Why the Security Policy is Dying
Security policies, a familiar tool of the CTO or CISO, are dying off, and I am glad to see them go. Long narrative descriptions of a top-down prescribed security policy ideal are a meaningless effort that can now be replaced by a more sensible, accessible and effective process for defining security.
In my previous role as CTO for a startup, I was in charge of security policy. I managed that role as we always have; I started writing policies. Eventually, I had 20 narrative security policies. When a customer wanted to know about our security, I would show them the policies and they would be impressed. Customers never read all that text, though—and neither did anyone in my company.
It is hard to live by an unread policy, but that is not the only flaw of a security policy. In our world, where security threats and compliance requirements are increasing, an ineffective policy that takes up a lot of time is the last thing we need. Hard to map to standards, hard to put into practice and hard to validate: The complex and arcane security policy is a broken system that has to go. The replacement, control-centric security, takes its inspiration from Agile software development.
Lessons Learned From Software Design
Security is at a crossroads similar to where software development found itself during the early 2000s when we realized that our waterfall process was failing us. Before the Agile process changed software creation, we would start out a software project by writing reams of requirements, defining a critical path and then agreeing to a ten-month timeline. It never worked.
One change allowed software developers to rethink the entire process; that same change can now enable our improved security posture. The key is the user story. Instead of voluminous top-down requirements statements, agile processes rely on a plainly written sentence or two that explains who should do what and when. Each user story can be tackled individually and a test can be written to confirm that it is in place.
The user story is changing security just as it changed software development. The value of this process to security is vast and worth the dramatic shift from a top-down, narrative-centric process to a bottom-up, user stories-focused process.
Control-Centric Security: Applying the User Story to Security
With user stories as a starting point, organizations can create a control-centric process for security driven by ground-up reporting.
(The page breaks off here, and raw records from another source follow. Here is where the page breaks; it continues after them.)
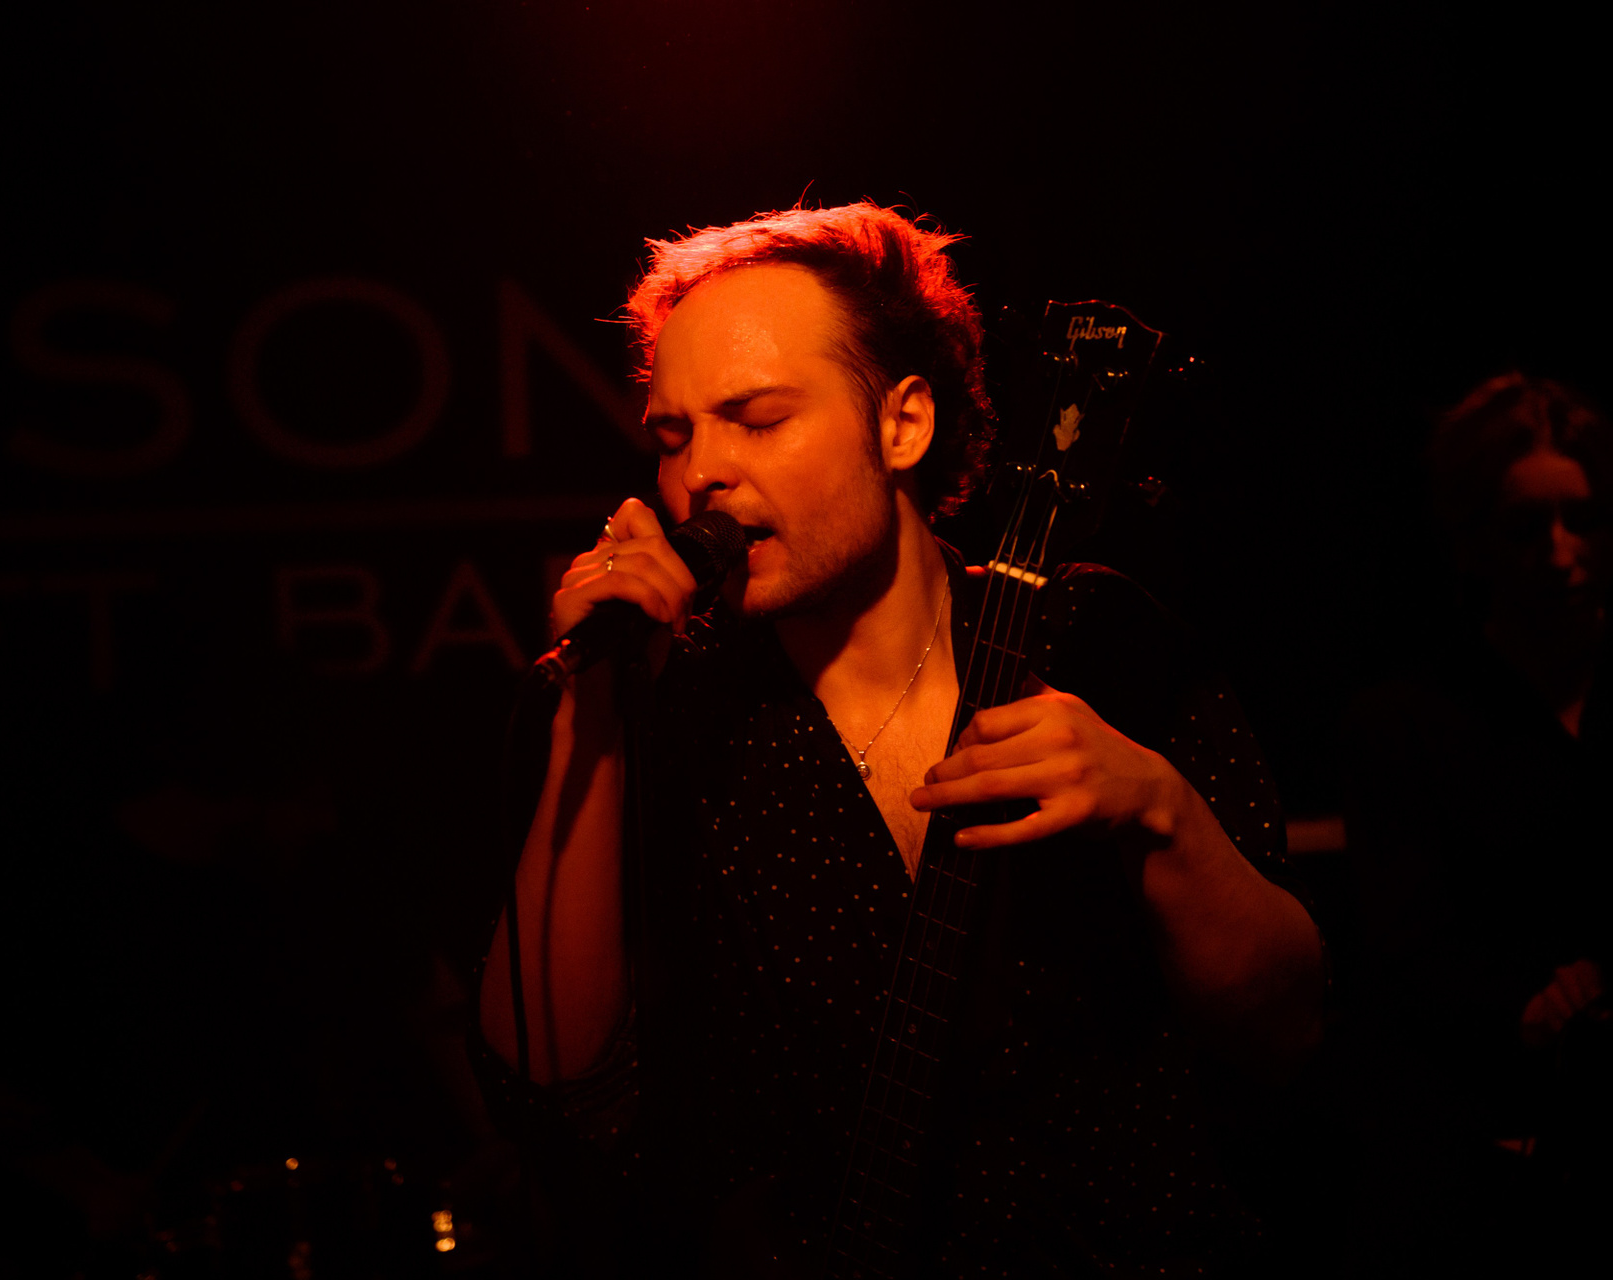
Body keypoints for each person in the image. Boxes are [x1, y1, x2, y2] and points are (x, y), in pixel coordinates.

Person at [473, 203, 1323, 1276]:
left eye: (757, 420)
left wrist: (1162, 812)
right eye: (675, 436)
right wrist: (592, 706)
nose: (702, 475)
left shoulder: (1092, 636)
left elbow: (1290, 1030)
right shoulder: (672, 705)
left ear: (904, 425)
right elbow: (549, 1078)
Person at [1344, 373, 1610, 1271]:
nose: (1561, 553)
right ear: (1474, 541)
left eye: (1582, 520)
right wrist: (1535, 1010)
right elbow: (1407, 958)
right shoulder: (1405, 725)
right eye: (1526, 527)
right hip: (1484, 1174)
Owners of a security process write their own story instead of receiving it from on high.
For example, a user story could say, “Access to APIs is authenticated and encrypted by the transport layer security (TLS) protocol over hypertext transfer protocol secure (HTTPS).” A test can be easily stated as, “Take a screenshot every quarter of the web service configuration showing HTTPS and TLS enabled.” We can assign a person to this task.
Instead of writing long documents that never get read, the CISO becomes a consumer of short, self-reported user stories. These stories are aggregated into a narrative that is in use the moment it’s written.
Magical Standards and Compliance
Once you have implemented a control-centric approach to security, you have performed a compliance magic trick; making the bulk of the work disappear from an audit.
When it comes time to respond to an audit or prove compliance, the first thing that a policy-centric CTO office does is to produce the narrative policy. Again, no one reads the policy. Then, the team has to fill out the table of controls and responses required by SOC 2, HIPAA or another standard.
With control-centric security, the stories become the controls. Associate them with the proper standards and you are ready for the auditor!
Shadow IT and Evolution: Managing Change
We know that the technology stack itself will constantly change. In one survey, 40% of CISOs believed their current cybersecurity strategy would be out of date in two years. As applications come and go, keeping a security policy up-to-date is impossible.
CISOs can lose a lot of sleep worrying about shadow IT. A business owner can quite easily subscribe to a new SaaS application and load sensitive information into it. Did they require complex passwords? Is the data stored securely?
In a control-centric process, that owner simply writes new user stories for that application and delivers them to the CISO. Instead of being imposed upon, the business owner is enabled and empowered.
As an organization grows, policies need to change. In our example of a control on an API that requires encryption, that might not be true for the new public API. It’s easy for the owner to rewrite the story to state that it applies only to APIs with private data.
Empowered Responsibility
At industry conferences, I often hear about getting the board to buy in and prioritize security. The board believes in security. The problem is not what the leadership believes, it is that the work and ownership are not distributed effectively. When I was the CTO, I had to manage the whole standard, but 60% of the standard was about business practices, not IT.
I have found that simplicity, transparency and empowerment are the keys to getting security controls in use. By ditching the “security by gravity” policy-centric approach altogether and building controls from user stories, we save time and run a more secure shop.